Einmal kam ich nicht drum herum, etwas sagen zu müssen. Die Anwesenheitsliste wurde abgehakt. Mit jedem Namen, der näher an meinen kam, wurde mein Herzschlag schneller, ich konnte kaum noch atmen und war kurz davor, aus meinem Zimmer zu flüchten, um von dem ‚gefährlichen‘ Laptop wegzukommen. Irgendwie habe ich es dann aber doch geschafft, ein „Ja“ hervorzubringen, als mein Name aufgerufen wurde. Ausgerechnet bei mir wollte die Dozentin dann auch noch wissen, wie mein Nachname ausgesprochen wird. Also nochmal ein Wort sagen. Aber: Ich habe es überlebt.

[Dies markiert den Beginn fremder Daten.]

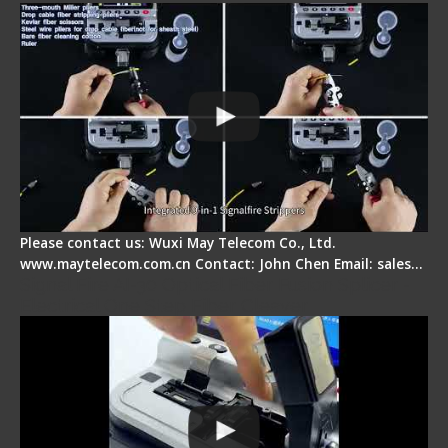
Please contact us: Wuxi May Telecom Co., Ltd.
www.maytelecom.com.cn Contact: John Chen Email: sales…
Signal Fire AI-30 Optical Fiber Fusion Splicer -
Electrical One Step Fiber Cleaver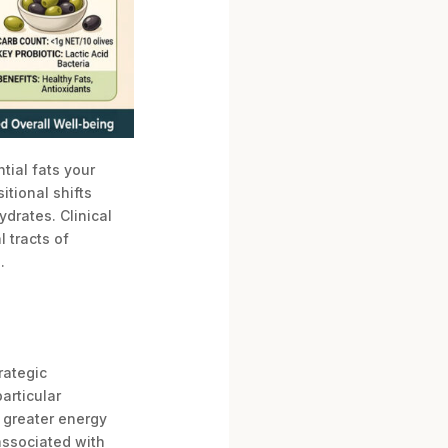
tial fats your
tional shifts
drates. Clinical
 tracts of
.
rategic
articular
e greater energy
associated with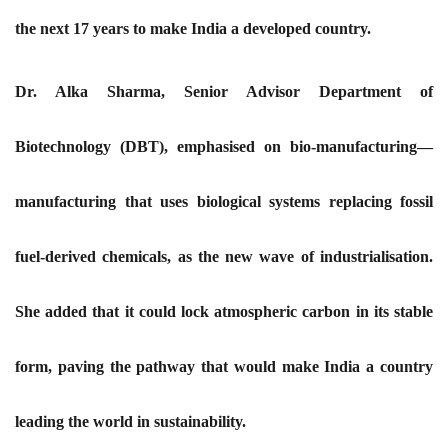
the next 17 years to make India a developed country.
Dr. Alka Sharma, Senior Advisor Department of
Biotechnology (DBT), emphasised on bio-manufacturing—
manufacturing that uses biological systems replacing fossil
fuel-derived chemicals, as the new wave of industrialisation.
She added that it could lock atmospheric carbon in its stable
form, paving the pathway that would make India a country
leading the world in sustainability.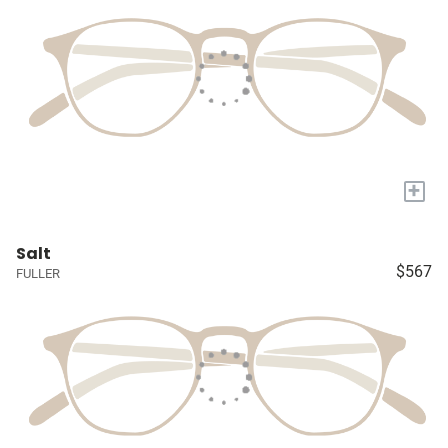
+
Salt
$567
FULLER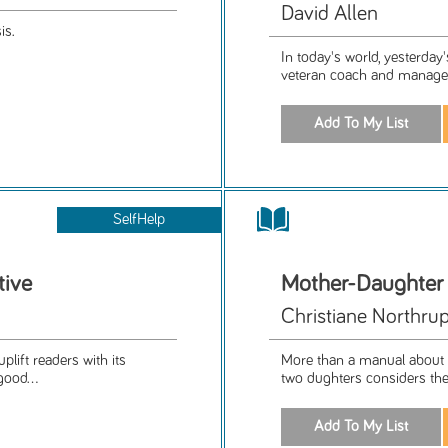
David Allen
is.
In today's world, yesterday
veteran coach and managem
SelfHelp
tive
Mother-Daughte
Christiane Northrup
plift readers with its
More than a manual about h
good...
two dughters considers the 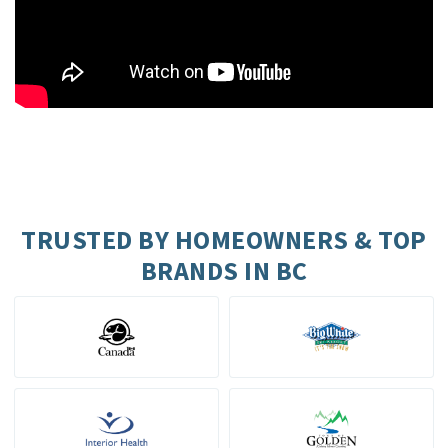
TRUSTED BY HOMEOWNERS & TOP
BRANDS IN BC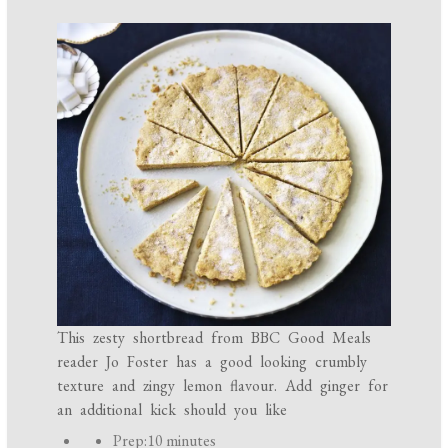
This zesty shortbread from BBC Good Meals
reader Jo Foster has a good looking crumbly
texture and zingy lemon flavour. Add ginger for
an additional kick should you like
P
Prep:
10 minutes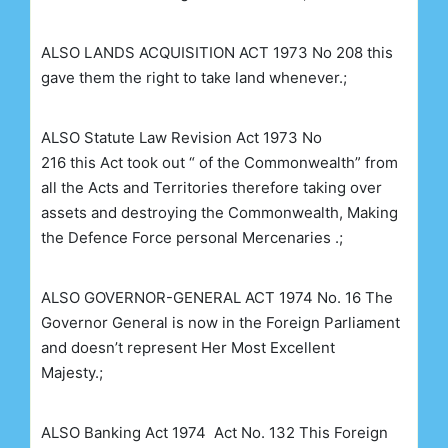
ALSO
LANDS ACQUISITION ACT 1973 No 208
this
gave them the right to take land whenever.;
ALSO
Statute Law Revision Act 1973 No
216
this
Act took out “ of the Commonwealth” from
all the Acts and Territories therefore taking over
assets and destroying the Commonwealth, Making
the Defence Force personal Mercenaries .;
ALSO
GOVERNOR-GENERAL ACT 1974 No. 16
The
Governor General is now in the Foreign Parliament
and doesn’t represent Her Most Excellent
Majesty.;
ALSO
Banking Act 1974
Act No. 132 This Foreign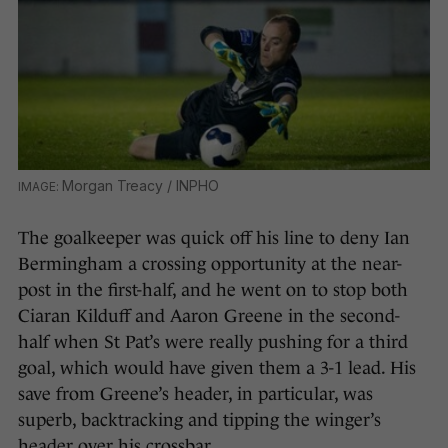
Morgan Treacy / INPHO
The goalkeeper was quick off his line to deny Ian
Bermingham a crossing opportunity at the near-
post in the first-half, and he went on to stop both
Ciaran Kilduff and Aaron Greene in the second-
half when St Pat’s were really pushing for a third
goal, which would have given them a 3-1 lead. His
save from Greene’s header, in particular, was
superb, backtracking and tipping the winger’s
header over his crossbar.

Eine soziale Phobie ist eine AngstERKRANKUNG

Im letzten Semester habe ich mir glücklicherweise genau die Kurse ausgesucht, in denen eine schriftliche Leistung erforderlich war. Das sieht jetzt leider anders aus: Referate, Referate, Referate. Natürlich heißt es immer: „Man muss sich seinen Ängsten stellen, damit sie weniger werden“, aber das funktioniert für mich momentan einfach nicht. Dafür sind die Ängste zu stark. Die innere Anspannung raubt mir so schon ständig den Schlaf, die Ängste lassen mich in essgestörte Verhaltensweisen zurückfallen und ich fühle mich oft einfach hilflos und verzweifelt. Deshalb habe ich die erste Uniwoche damit verbracht, jedem*r Dozent*in per Mail von meiner Angsterkrankung zu erzählen und um eine alternative schriftliche Leistung zu bitten. Eigentlich gehe ich recht offen mit meiner Angst um, aber das hat dann doch bei jeder Mail aufs neue Überwindung gekostet. Schließlich sind das die Leute, die am Ende des Semesters meine Hausarbeiten bewerten werden. Natürlich waren auch einige Profs dabei, die sich auch nicht auf einen offiziell beantragten Nachteilsausgleich einlassen würden, denn im Grunde war deren Einstellung: „Das ist bloße Anstellerei. Das Referat findet nur online statt und nicht einmal in einem echten Raum. Das sollte ja wohl wirklich kein Problem darstellen.“ Diese Kurse habe ich direkt wieder abgewählt. Aber erst habe ich noch ihnen noch einmal geschrieben und betont, dass es eine ERKRANKUNG ist. Vielleicht hat es ja wenigstens ein bisschen was in ihren Köpfen bewegt. Es gibt aber auch viele, die sehr verständnisvoll waren. Das hat mich sehr erleichtert und mir wieder einmal gezeigt, dass es gut ist, über Schwierigkeiten zu sprechen – oder zu schreiben.

Autor*in: Mutsammlerin

An ein Leben ohne Angst kann ich mich nicht erinnern. Aber ich kann davon träumen, die Angst aushalten und für meine Träume kämpfen.